14.06.2020 | Stand 02.12.2020, 11:10 Uhr
Die Menschen in Bugenana hatten die Eichstätter Delegation bei deren letzten Besuch im Januar freudig begrüßt. −Foto: Rott

Eichstätt/Bugendana - Am Dienstag ging die Nachricht vom überraschenden Tod des burundischen Präsidenten Pierre Nkurunziza (55) um die Welt.

 

Am 20. Mai hatte es Neuwahlen gegeben, Nkurunzizas Amtszeit wäre im August zu Ende gegangen. Alles, was aus dem kleinen zentralafrikanischen Staat am Tanganjika-See als Nachricht nach Europa dringt, wird in Eichstätt besonders aufmerksam verfolgt: Seit 1975 gibt es eine sehr lebendige Partnerschaft des Bistums Eichstätt mit der dortigen Erzdiözese Gitega.

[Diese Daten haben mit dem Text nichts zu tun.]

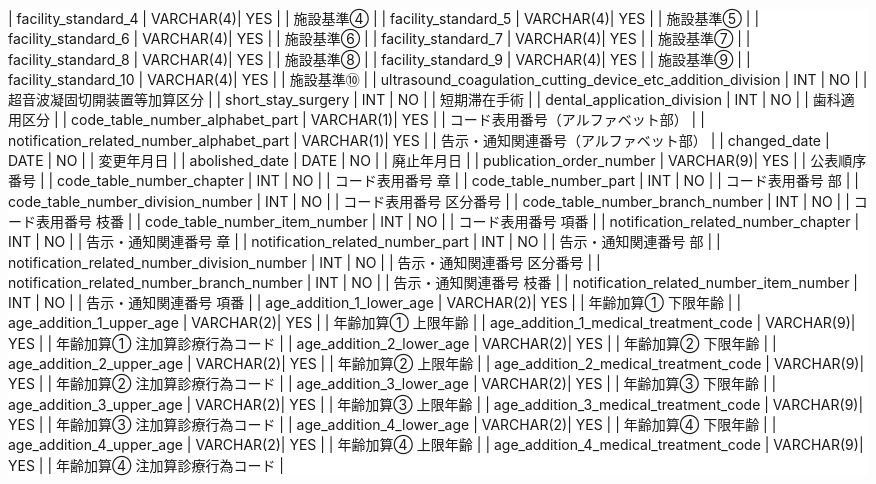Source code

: | facility_standard_4                        | VARCHAR(4)| YES    |      | 施設基準④               |
| facility_standard_5                        | VARCHAR(4)| YES    |      | 施設基準⑤               |
| facility_standard_6                        | VARCHAR(4)| YES    |      | 施設基準⑥               |
| facility_standard_7                        | VARCHAR(4)| YES    |      | 施設基準⑦               |
| facility_standard_8                        | VARCHAR(4)| YES    |      | 施設基準⑧               |
| facility_standard_9                        | VARCHAR(4)| YES    |      | 施設基準⑨               |
| facility_standard_10                       | VARCHAR(4)| YES    |      | 施設基準⑩               |
| ultrasound_coagulation_cutting_device_etc_addition_division | INT       | NO     |      | 超音波凝固切開装置等加算区分 |
| short_stay_surgery                         | INT       | NO     |      | 短期滞在手術             |
| dental_application_division                | INT       | NO     |      | 歯科適用区分             |
| code_table_number_alphabet_part            | VARCHAR(1)| YES    |      | コード表用番号（アルファベット部） |
| notification_related_number_alphabet_part  | VARCHAR(1)| YES    |      | 告示・通知関連番号（アルファベット部） |
| changed_date                               | DATE      | NO     |      | 変更年月日               |
| abolished_date                             | DATE      | NO     |      | 廃止年月日               |
| publication_order_number                   | VARCHAR(9)| YES    |      | 公表順序番号             |
| code_table_number_chapter                  | INT       | NO     |      | コード表用番号 章        |
| code_table_number_part                     | INT       | NO     |      | コード表用番号 部        |
| code_table_number_division_number          | INT       | NO     |      | コード表用番号 区分番号  |
| code_table_number_branch_number            | INT       | NO     |      | コード表用番号 枝番      |
| code_table_number_item_number              | INT       | NO     |      | コード表用番号 項番      |
| notification_related_number_chapter        | INT       | NO     |      | 告示・通知関連番号 章    |
| notification_related_number_part           | INT       | NO     |      | 告示・通知関連番号 部    |
| notification_related_number_division_number | INT       | NO     |      | 告示・通知関連番号 区分番号 |
| notification_related_number_branch_number  | INT       | NO     |      | 告示・通知関連番号 枝番  |
| notification_related_number_item_number    | INT       | NO     |      | 告示・通知関連番号 項番  |
| age_addition_1_lower_age                   | VARCHAR(2)| YES    |      | 年齢加算① 下限年齢      |
| age_addition_1_upper_age                   | VARCHAR(2)| YES    |      | 年齢加算① 上限年齢      |
| age_addition_1_medical_treatment_code      | VARCHAR(9)| YES    |      | 年齢加算① 注加算診療行為コード |
| age_addition_2_lower_age                   | VARCHAR(2)| YES    |      | 年齢加算② 下限年齢      |
| age_addition_2_upper_age                   | VARCHAR(2)| YES    |      | 年齢加算② 上限年齢      |
| age_addition_2_medical_treatment_code      | VARCHAR(9)| YES    |      | 年齢加算② 注加算診療行為コード |
| age_addition_3_lower_age                   | VARCHAR(2)| YES    |      | 年齢加算③ 下限年齢      |
| age_addition_3_upper_age                   | VARCHAR(2)| YES    |      | 年齢加算③ 上限年齢      |
| age_addition_3_medical_treatment_code      | VARCHAR(9)| YES    |      | 年齢加算③ 注加算診療行為コード |
| age_addition_4_lower_age                   | VARCHAR(2)| YES    |      | 年齢加算④ 下限年齢      |
| age_addition_4_upper_age                   | VARCHAR(2)| YES    |      | 年齢加算④ 上限年齢      |
| age_addition_4_medical_treatment_code      | VARCHAR(9)| YES    |      | 年齢加算④ 注加算診療行為コード |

Zuletzt war eine Eichstätter Delegation mit Generalvikar Michael Huber und dem Leiter des Referats Weltkirche, Gerhard Rott, erst diesen Januar in Burundi und und besuchte das mit großer Eichstätter Unterstützung errichtete, neue Pfarr- und Sozialzentrum "St. Willibald und St. Walburga" in Bugendana (wir berichteten).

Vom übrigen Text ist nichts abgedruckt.